The broader regulatory adjustment reflects a deliberate attempt by EU legislators and national authorities to reconcile competing objectives: the imperative of safeguarding financial markets against money laundering and terrorist financing, the need to provide reliable information to those with legitimate oversight responsibilities, and the fundamental requirement of respecting privacy and data protection rights. This triad of objectives creates a complex compliance environment, but one that is consistent with the evolving European emphasis on proportionality and accountability in corporate transparency.
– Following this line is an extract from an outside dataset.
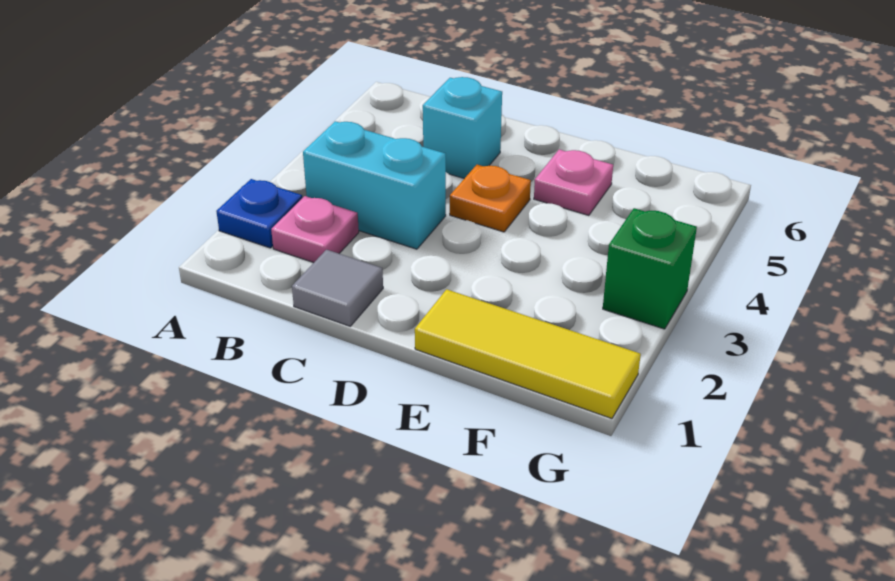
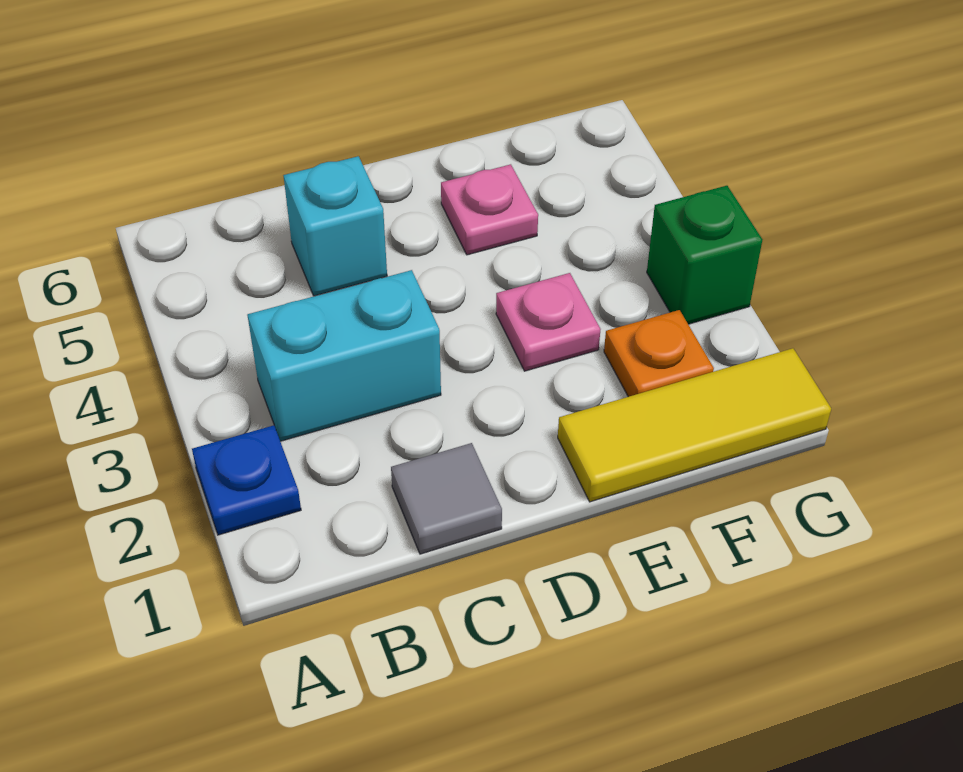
pink plate B2 level 1 -> pink plate E3 level 1
orange plate D4 level 1 -> orange plate F2 level 1

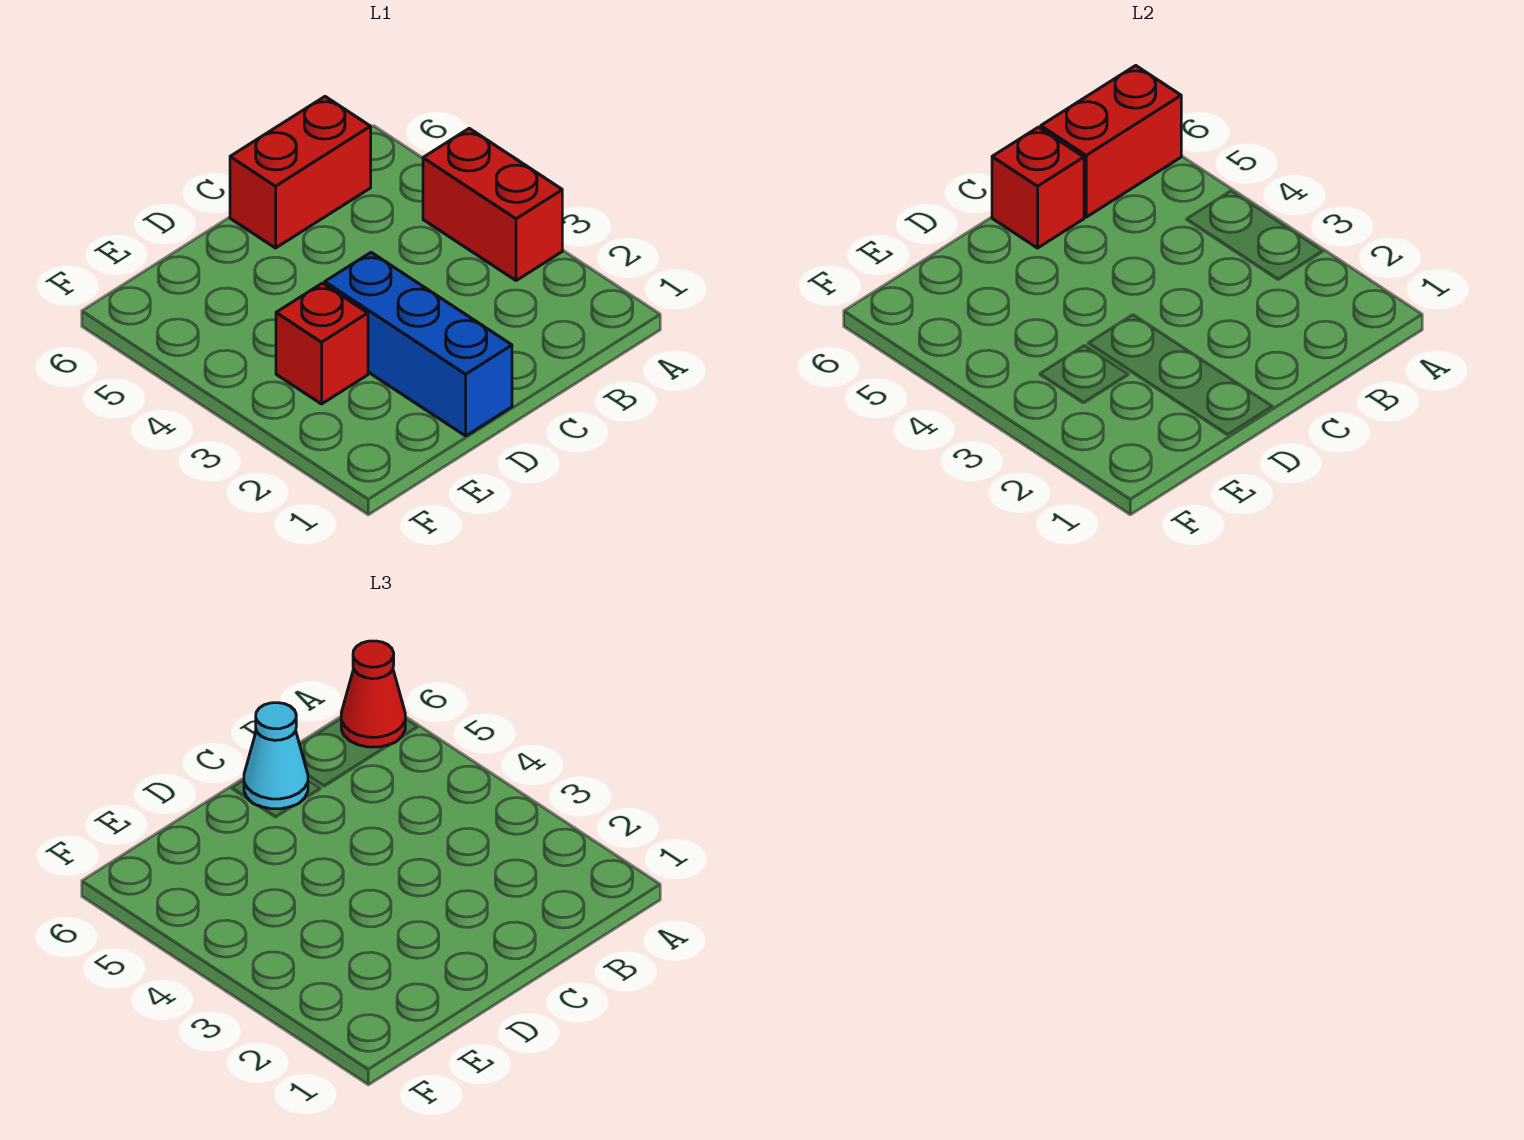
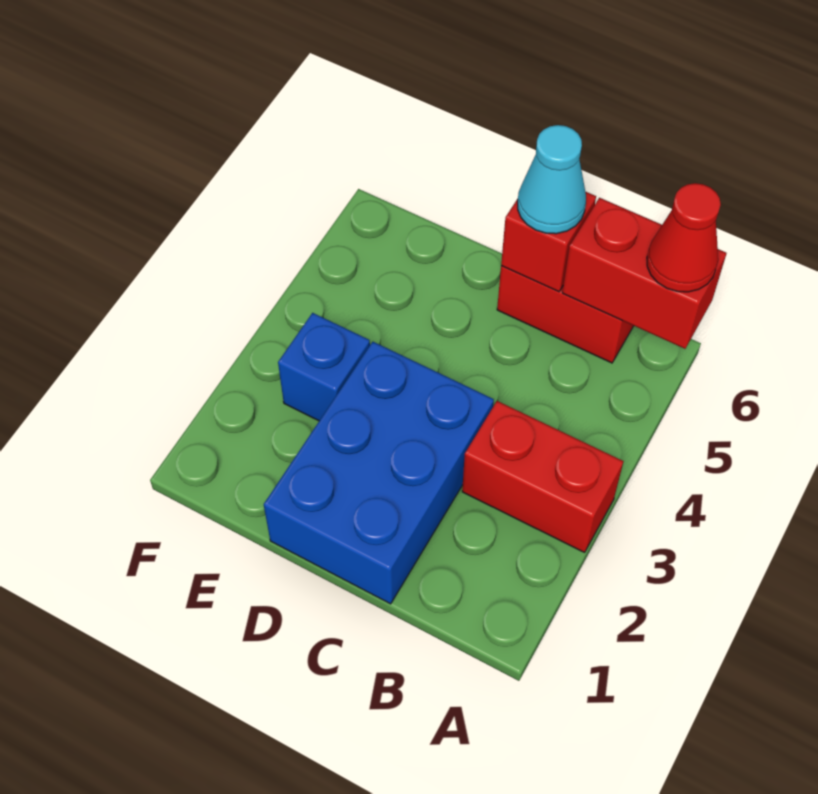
red brick A3:A4 level 1 -> red brick A3:B3 level 1
blue brick D1:D3 level 1 -> blue brick C1:D3 level 1
red brick E3 level 1 -> blue brick E3 level 1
For Danish SMEs, the core message is unambiguous. Their obligations to register beneficial ownership data remain fully intact, and the threshold for demonstrating accuracy, timeliness, and governance diligence has risen. Companies that fail to adapt may face not only regulatory sanctions but also reputational damage and practical barriers in financial and commercial transactions. Conversely, enterprises that anticipate the new standards, embed compliance in their governance structures, and cultivate a culture of accuracy and transparency will be best positioned to thrive in the evolving environment. In this sense, the forthcoming reform should not be seen solely as a constraint but as an opportunity to professionalize internal systems, foster trust with stakeholders, and secure a competitive advantage in an increasingly compliance-driven market.